GBV-Obmann-Stellvertreter Herwig Pernsteiner
Thermische Sanierung und Heizungstausch
Durchschnittlich 7.300 Wohnungen wurden seitens der GBVs in den vergangenen Jahren thermisch saniert. 96 % des GBV-Bestands, der in den Jahren vor 1980 errichtet wurde, sind bereits saniert sind. „Diese thermischen Sanierungen der Gebäude sind eine Grundvoraussetzung für sinnvolle Dekarbonisierung“, ist sich Klaus Baringer bewusst.
Aktuell kommen die Bestände der späten 1980er- sowie der 1990er-Jahre in die Sanierungsphase. Hier ist insgesamt ein geringerer Effekt auf die CO2-Einsparung zu erwarten, da die Gebäude dieser Bauperiode bereits eine vergleichsweise gute Energieeffizienz haben. In manchen Fällen dürfte daher auch eine Dekarbonisierung der Heizungssysteme ohne umfassende thermische Sanierung erfolgen.

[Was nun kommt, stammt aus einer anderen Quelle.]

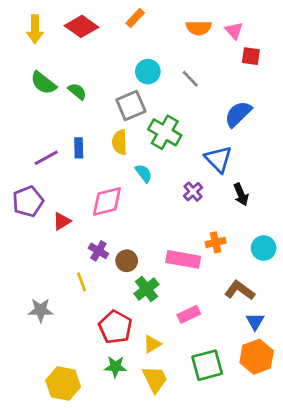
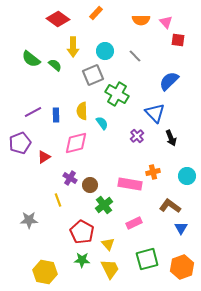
yellow arrow: (35, 29) -> (73, 47), moved
yellow semicircle: (120, 142) -> (82, 111), moved
blue rectangle: (79, 148) -> (56, 115), moved
yellow triangle: (152, 344) -> (108, 244), turned -40
orange hexagon: (257, 357) -> (182, 267), moved

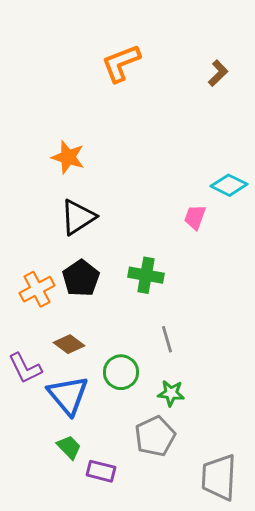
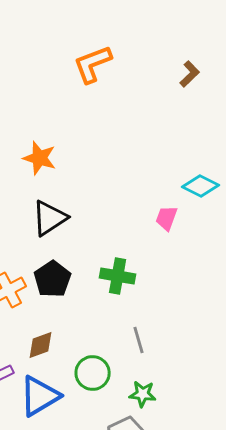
brown diamond: (69, 344) -> (41, 345), turned -56
blue triangle: (68, 395) -> (40, 396), turned 39

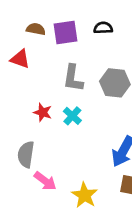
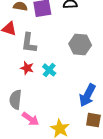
gray L-shape: (73, 78) -> (29, 43), moved

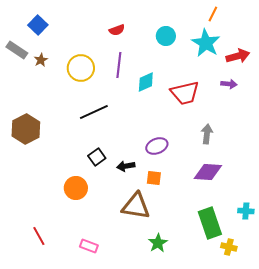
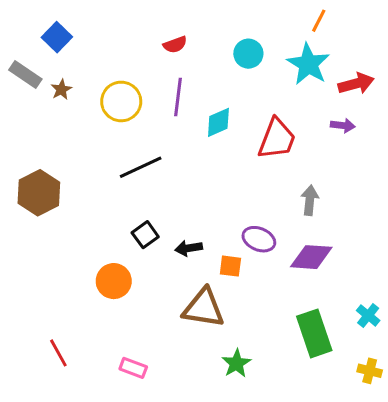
red trapezoid: (185, 93) -> (277, 139), turned -56
purple ellipse: (157, 146) -> (259, 239), moved, turned 45
cyan cross: (246, 211) -> (368, 315), turned 35
yellow cross: (229, 247) -> (370, 371), moved

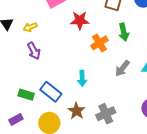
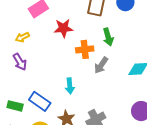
yellow arrow: (30, 27) -> (22, 37), moved
orange cross: (99, 43) -> (85, 49), turned 30
gray arrow: (122, 68) -> (101, 65), moved

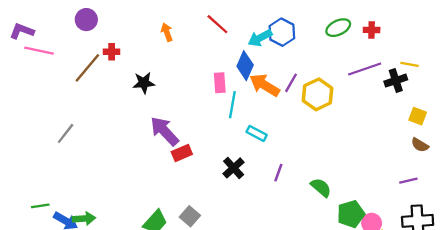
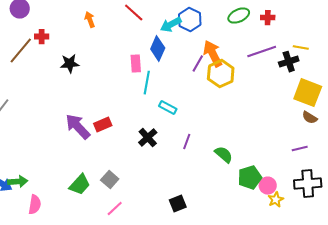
orange arrow: (265, 85) -> (213, 54), moved, turned 32
yellow square: (418, 116) -> (308, 93), size x1.8
purple arrow: (165, 131) -> (78, 127), moved

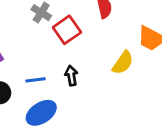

Nach dem Sanierungshöhepunkt haben die GBVs nun den Schwerpunkt von der Sanierungstätigkeit in Richtung der Heizungsumstellungen verlagert. 2022 lag die Zahl der thermisch sanierten Wohnungen bei rund 4.900 Wohnungen, es wurden 4.200 Wohnungen auf klimafreundliche Heizsysteme umgestellt – eine Steigerung von +78%.
Allerdings macht sich hier der Facharbeitermangel bemerkbar, wie Herwig Pernsteiner Einblick gibt: "Auch wenn wir die Finanzierung für bestimmte Maßnahmen stemmen könnten, so fehlen uns heute die Facharbeiter - das beginnt schon bei Sachen wie PV-Anlagen."